Rory McIlroy's equivocation for several months on whether to represent Team GB or Ireland at the next Olympics demonstrates the dilemma many people here feel over identity. Here is an international superstar sportsman whose main concern was what other people would make of his decision when he finally made it.
Well, he need not have worried. His decision to represent Ireland has gone down well and, perhaps, is an indication that we are finally maturing as a society on this issue. When we look at census returns it is clear that there is a diverse range of identities here. It is not a simple British-Irish divide any more.
Like Rory, who previously stated that he felt more British than Irish, it is possible to straddle both. Politically, for example, people may feel strong links to the UK but that does not stop them cheering on an Irish rugby team when it faces England.
More and more people are opting to describe themselves as Northern Irish, a signal that this is a distinct region which refuses to be pigeon-holed .
Rory has based his decision on sporting reasons. He represented Ireland as an amateur and in two World Cups.
Golf is recognised as an all-Ireland sport and it makes sense for him to opt for Ireland in the Olympics. What we know from past experience is that he is intensely proud to be from Northern Ireland and wastes no opportunity to promote it.
He, like our other golfing champions, are fine ambassadors for Northern Ireland and the Olympics will be another great opportunity to put us on the global map.
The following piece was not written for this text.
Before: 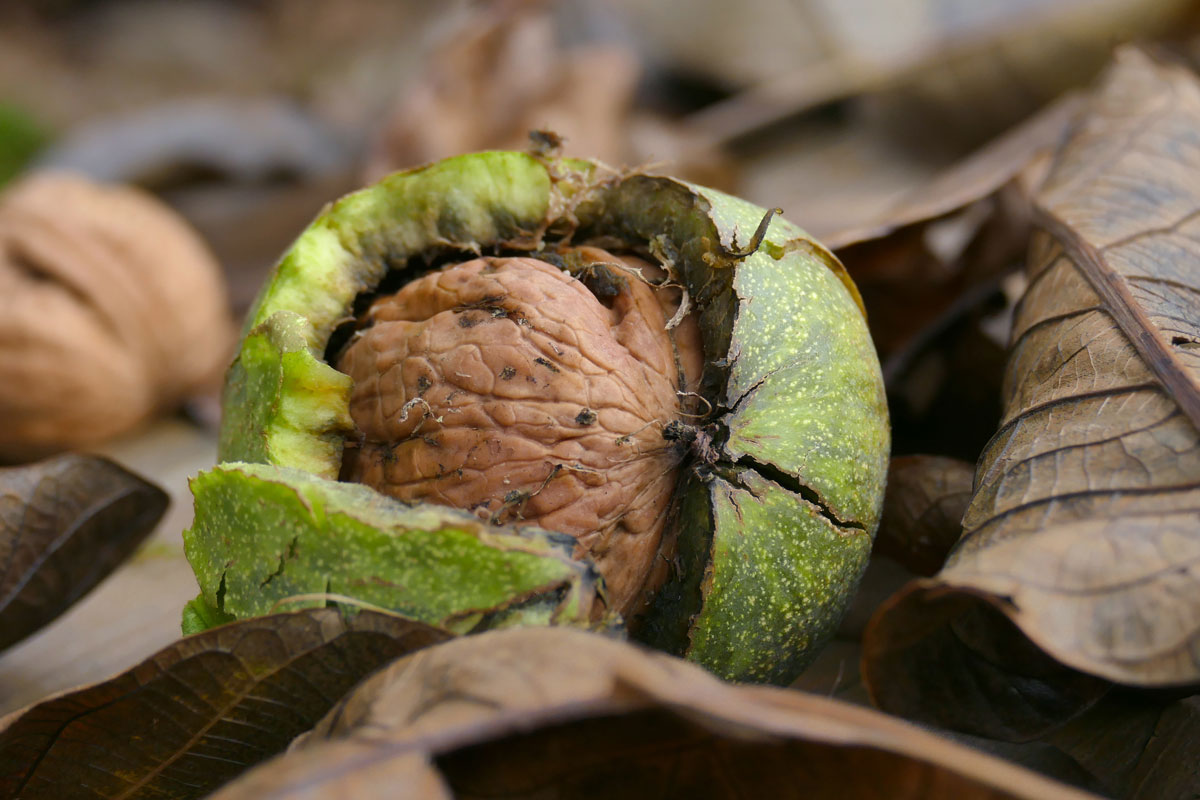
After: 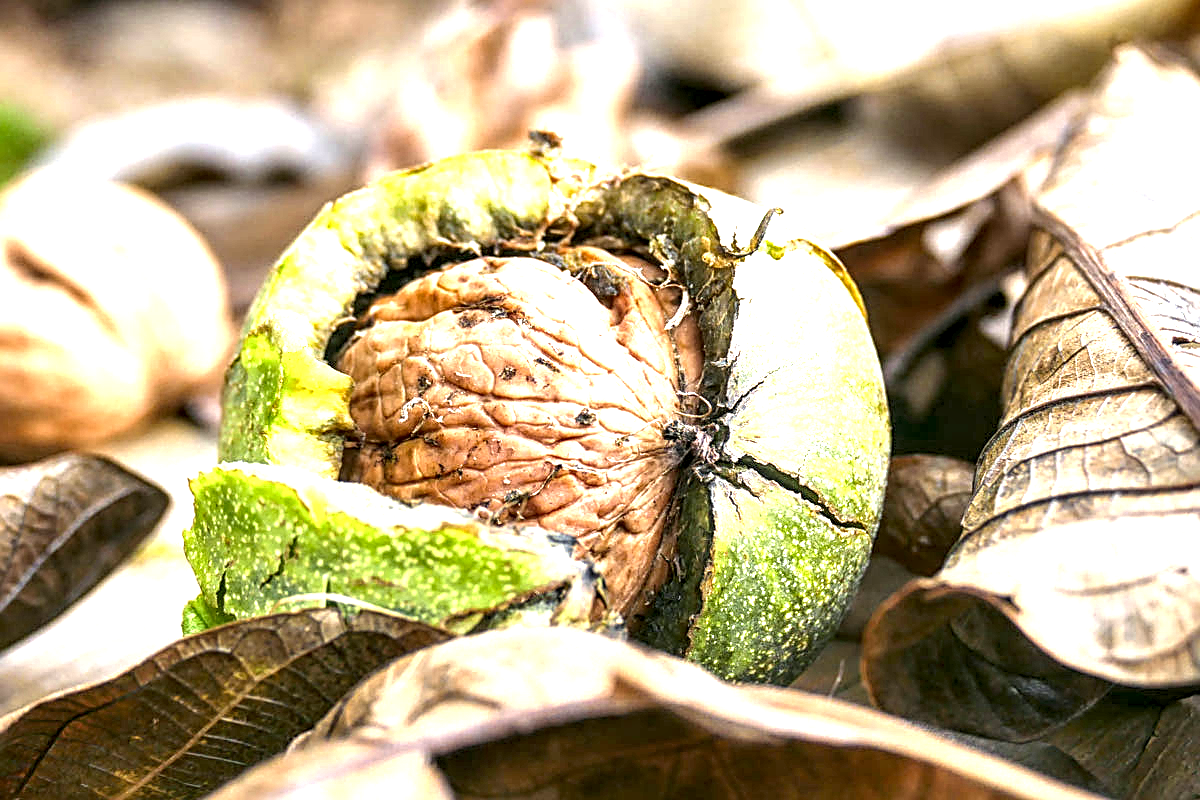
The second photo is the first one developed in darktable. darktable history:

The Northern Ireland tourist authorities must make sure that they are up to par when it comes to seizing this opportunity.
Our golfers have given Northern Ireland a tremendous global status in the sport, and with the recent announcement that The Open is to be staged at Portrush, it is clear that we are now the epicentre of golf on these islands.
We must not allow the resulting dividend to be cashed in by the Republic at our expense.